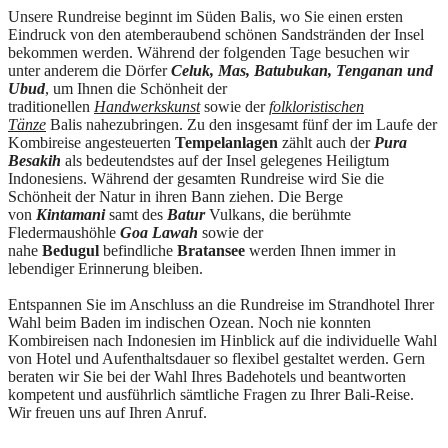
Unsere Rundreise beginnt im Süden Balis, wo Sie einen ersten
Eindruck von den atemberaubend schönen Sandstränden der Insel
bekommen werden. Während der folgenden Tage besuchen wir
unter anderem die Dörfer
Celuk, Mas, Batubukan, Tenganan und
Ubud
, um Ihnen die Schönheit der
traditionellen
Handwerkskunst
sowie der
folkloristischen
Tänze
Balis nahezubringen. Zu den insgesamt fünf der im Laufe der
Kombireise angesteuerten
Tempelanlagen
zählt auch der
Pura
Besakih
als bedeutendstes auf der Insel gelegenes Heiligtum
Indonesiens. Während der gesamten Rundreise wird Sie die
Schönheit der Natur in ihren Bann ziehen. Die Berge
von
Kintamani
samt des
Batur
Vulkans, die berühmte
Fledermaushöhle
Goa Lawah
sowie der
nahe
Bedugul
befindliche
Bratansee
werden Ihnen immer in
lebendiger Erinnerung bleiben.
Entspannen Sie im Anschluss an die Rundreise im Strandhotel Ihrer
Wahl beim Baden im indischen Ozean. Noch nie konnten
Kombireisen nach Indonesien im Hinblick auf die individuelle Wahl
von Hotel und Aufenthaltsdauer so flexibel gestaltet werden. Gern
beraten wir Sie bei der Wahl Ihres Badehotels und beantworten
kompetent und ausführlich sämtliche Fragen zu Ihrer Bali-Reise.
Wir freuen uns auf Ihren Anruf.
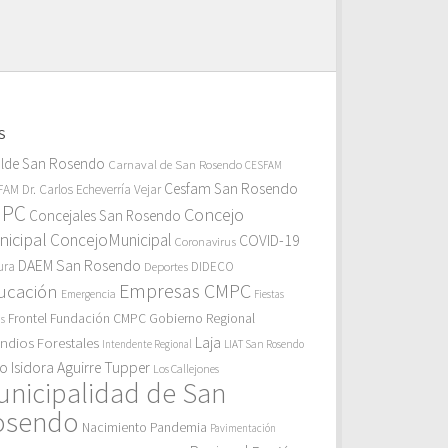
S
alde San Rosendo
Carnaval de San Rosendo
CESFAM
Cesfam San Rosendo
AM Dr. Carlos Echeverría Vejar
MPC
Concejo
Concejales San Rosendo
icipal
ConcejoMunicipal
COVID-19
Coronavirus
DAEM San Rosendo
ura
Deportes
DIDECO
Empresas CMPC
ucación
Emergencia
Fiestas
Gobierno Regional
Frontel
Fundación CMPC
as
endios Forestales
Laja
Intendente Regional
LIAT San Rosendo
eo Isidora Aguirre Tupper
Los Callejones
unicipalidad de San
osendo
Pandemia
Nacimiento
Pavimentación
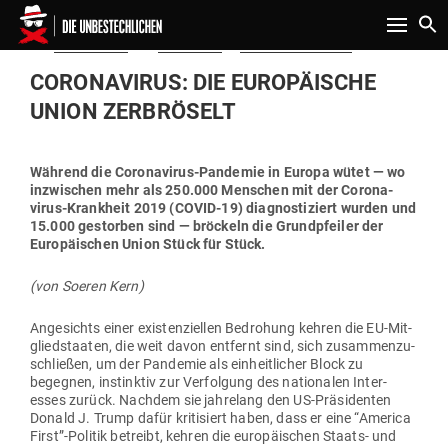
Toggle n
Gepostet
Am
31.03.2020
von
Redaktion
in
Politik & Aktuelles
am
CORO­NA­VIRUS: DIE EURO­PÄISCHE
UNION ZERBRÖSELT
Während die Coro­na­virus-Pan­demie in Europa wütet — wo
inzwi­schen mehr als 250.000 Men­schen mit der Coro­na­
virus-Krankheit 2019 (COVID-19) dia­gnos­ti­ziert wurden und
15.000 gestorben sind — brö­ckeln die Grund­pfeiler der
Euro­päi­schen Union Stück für Stück.
(von Soeren Kern)
Ange­sichts einer exis­ten­zi­ellen Bedrohung kehren die EU-Mit­
glied­staaten, die weit davon ent­fernt sind, sich zusam­men­zu­
schließen, um der Pan­demie als ein­heit­licher Block zu
begegnen, instinktiv zur Ver­folgung des natio­nalen Inter­
esses zurück. Nachdem sie jah­relang den US-Prä­si­denten
Donald J. Trump dafür kri­ti­siert haben, dass er eine “America
First”-Politik betreibt, kehren die euro­päi­schen Staats- und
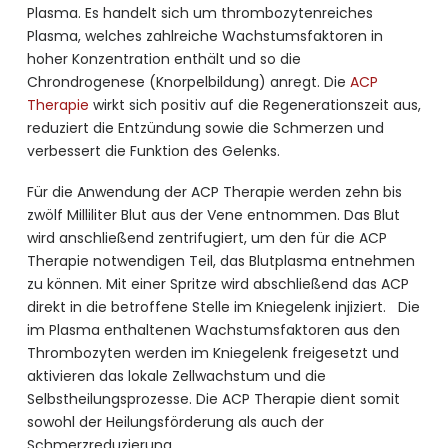
Plasma. Es handelt sich um thrombozytenreiches
Plasma, welches zahlreiche Wachstumsfaktoren in
hoher Konzentration enthält und so die
Chrondrogenese (Knorpelbildung) anregt. Die
ACP
Therapie
wirkt sich positiv auf die Regenerationszeit aus,
reduziert die Entzündung sowie die Schmerzen und
verbessert die Funktion des Gelenks.
Für die Anwendung der ACP Therapie werden zehn bis
zwölf Milliliter Blut aus der Vene entnommen. Das Blut
wird anschließend zentrifugiert, um den für die ACP
Therapie notwendigen Teil, das Blutplasma entnehmen
zu können. Mit einer Spritze wird abschließend das ACP
direkt in die betroffene Stelle im Kniegelenk injiziert. Die
im Plasma enthaltenen Wachstumsfaktoren aus den
Thrombozyten werden im Kniegelenk freigesetzt und
aktivieren das lokale Zellwachstum und die
Selbstheilungsprozesse. Die ACP Therapie dient somit
sowohl der Heilungsförderung als auch der
Schmerzreduzierung.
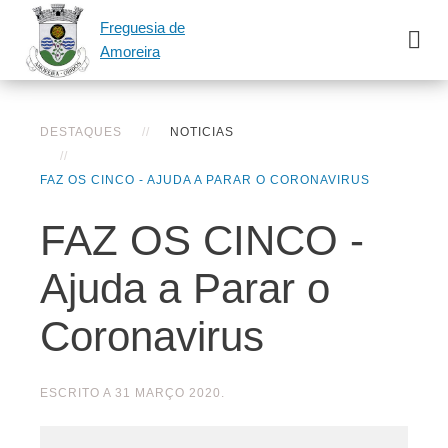
Freguesia de
Amoreira
DESTAQUES
NOTICIAS
FAZ OS CINCO - AJUDA A PARAR O CORONAVIRUS
FAZ OS CINCO -
Ajuda a Parar o
Coronavirus
ESCRITO A
31 MARÇO 2020
.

- - - -

# EXERCISE BRIEF
How many lines in the records above contain the string "Regional"? State the number and nothing more.

# REPLY
2